> **Work item**:
What lines below mention the word "quang"? Copy each one.

##### The data #####

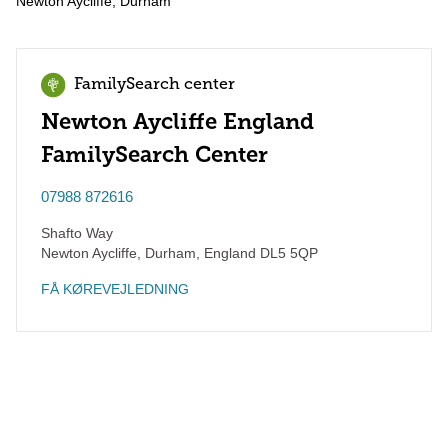
Newton Aycliffe, Durham
FamilySearch center
Newton Aycliffe England
FamilySearch Center
07988 872616
Shafto Way
Newton Aycliffe, Durham
,
England
DL5 5QP
FÅ KØREVEJLEDNING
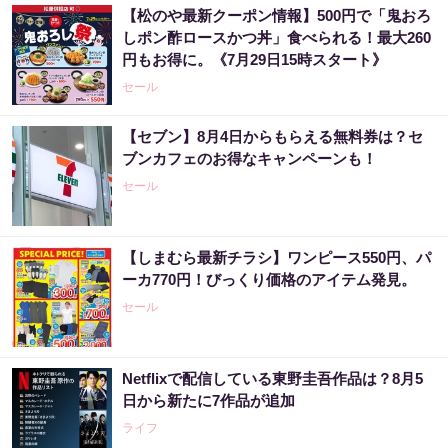
【松のや最新クーポン情報】500円で「鬼おろ
しポン酢ロースかつ丼」食べられる！最大260
円もお得に。《7月29日15時スタート》
セール
【セブン】8月4日からもらえる無料券は？セ
ブンカフェのお得なキャンペーンも！
セール
【しまむら最新チラシ】ワンピース550円、パ
ーカ770円！びっくり価格のアイテム発見。
セール
Netflixで配信している東野圭吾作品は？8月5
日から新たに7作品が追加
ライフ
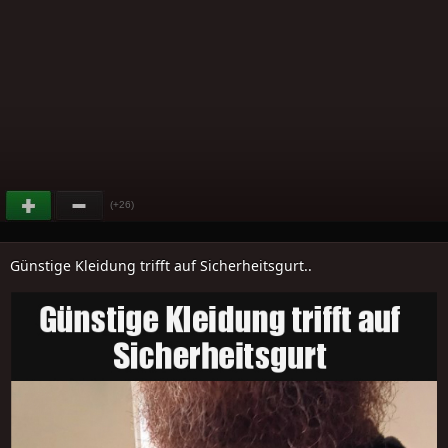
(+26)
Günstige Kleidung trifft auf Sicherheitsgurt..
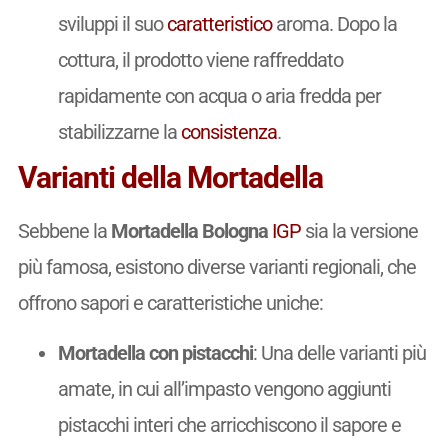
sviluppi il suo
caratteristico
aroma. Dopo la
cottura, il prodotto viene raffreddato
rapidamente con acqua o aria fredda per
stabilizzarne la
consistenza
.
Varianti della Mortadella
Sebbene la
Mortadella Bologna
IGP
sia la versione
più famosa, esistono diverse varianti regionali, che
offrono sapori e caratteristiche uniche:
Mortadella con pistacchi
: Una delle varianti più
amate, in cui all’impasto vengono aggiunti
pistacchi interi che arricchiscono il sapore e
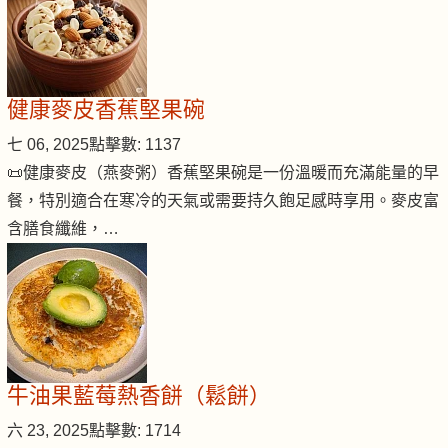
健康麥皮香蕉堅果碗
七 06, 2025
點擊數: 1137
📜健康麥皮（燕麥粥）香蕉堅果碗是一份溫暖而充滿能量的早
餐，特別適合在寒冷的天氣或需要持久飽足感時享用。麥皮富
含膳食纖維，…
牛油果藍莓熱香餅（鬆餅）
六 23, 2025
點擊數: 1714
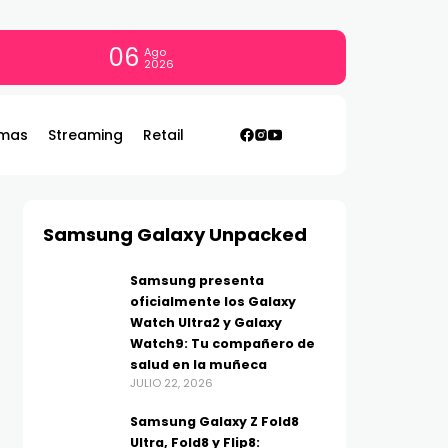
06
Ago
2026
mas
Streaming
Retail
Samsung Galaxy Unpacked
Samsung presenta
oficialmente los Galaxy
Watch Ultra2 y Galaxy
Watch9: Tu compañero de
salud en la muñeca
JULIO 22, 2026
Samsung Galaxy Z Fold8
Ultra, Fold8 y Flip8:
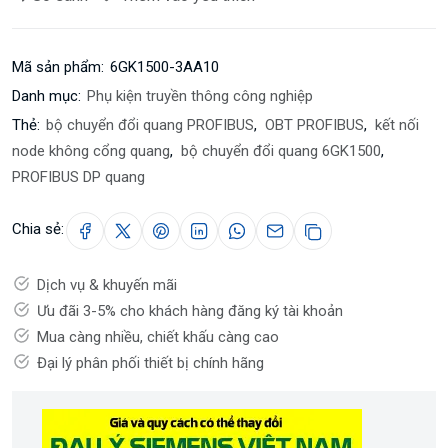
Mã sản phẩm:
6GK1500-3AA10
Danh mục:
Phụ kiện truyền thông công nghiệp
Thẻ:
bộ chuyển đổi quang PROFIBUS
,
OBT PROFIBUS
,
kết nối
node không cổng quang
,
bộ chuyển đổi quang 6GK1500
,
PROFIBUS DP quang
Chia sẻ:
Dịch vụ & khuyến mãi
Ưu đãi 3-5% cho khách hàng đăng ký tài khoản
Mua càng nhiều, chiết khấu càng cao
Đại lý phân phối thiết bị chính hãng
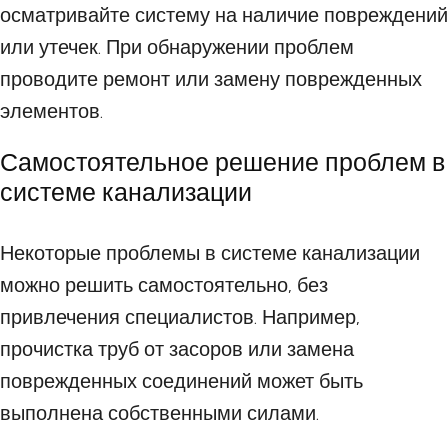
осматривайте систему на наличие повреждений
или утечек. При обнаружении проблем
проводите ремонт или замену поврежденных
элементов.
Самостоятельное решение проблем в
системе канализации
Некоторые проблемы в системе канализации
можно решить самостоятельно, без
привлечения специалистов. Например,
прочистка труб от засоров или замена
поврежденных соединений может быть
выполнена собственными силами.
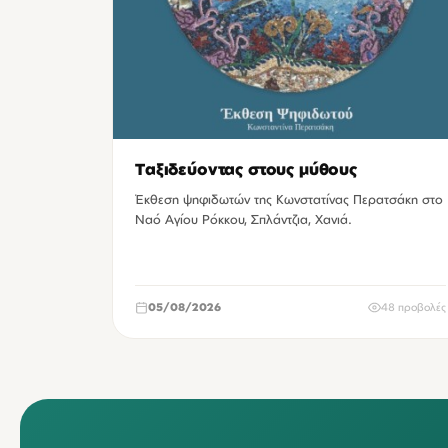
Ταξιδεύοντας στους μύθους
Έκθεση ψηφιδωτών της Κωνστατίνας Περατσάκη στο
Ναό Αγίου Ρόκκου, Σπλάντζια, Χανιά.
05/08/2026
48 προβολές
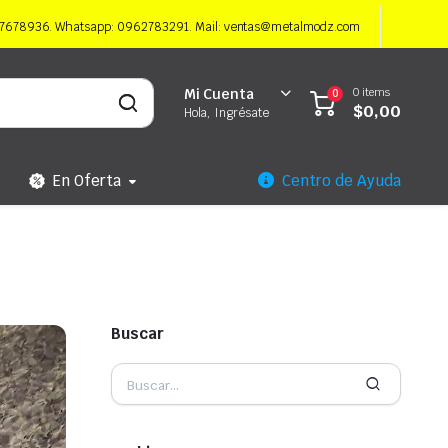
997678936. Whatsapp: 0962783291. Mail: ventas@metalmodz.com
0 items
Mi Cuenta
0
$
0,00
Hola, Ingrésate
En Oferta
Centro de Ayuda
Buscar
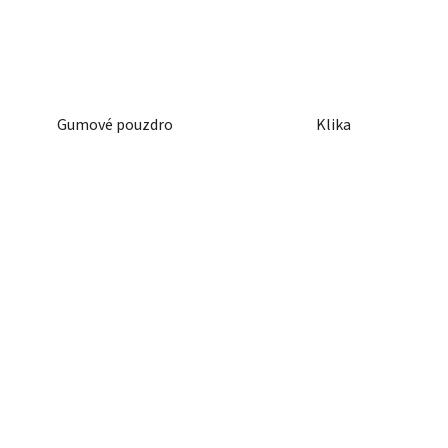
Gumové pouzdro
Klika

#####

> **Output for this exercise**:
bộ chuyển đổi quang PROFIBUS
node không cổng quang
bộ chuyển đổi quang 6GK1500
PROFIBUS DP quang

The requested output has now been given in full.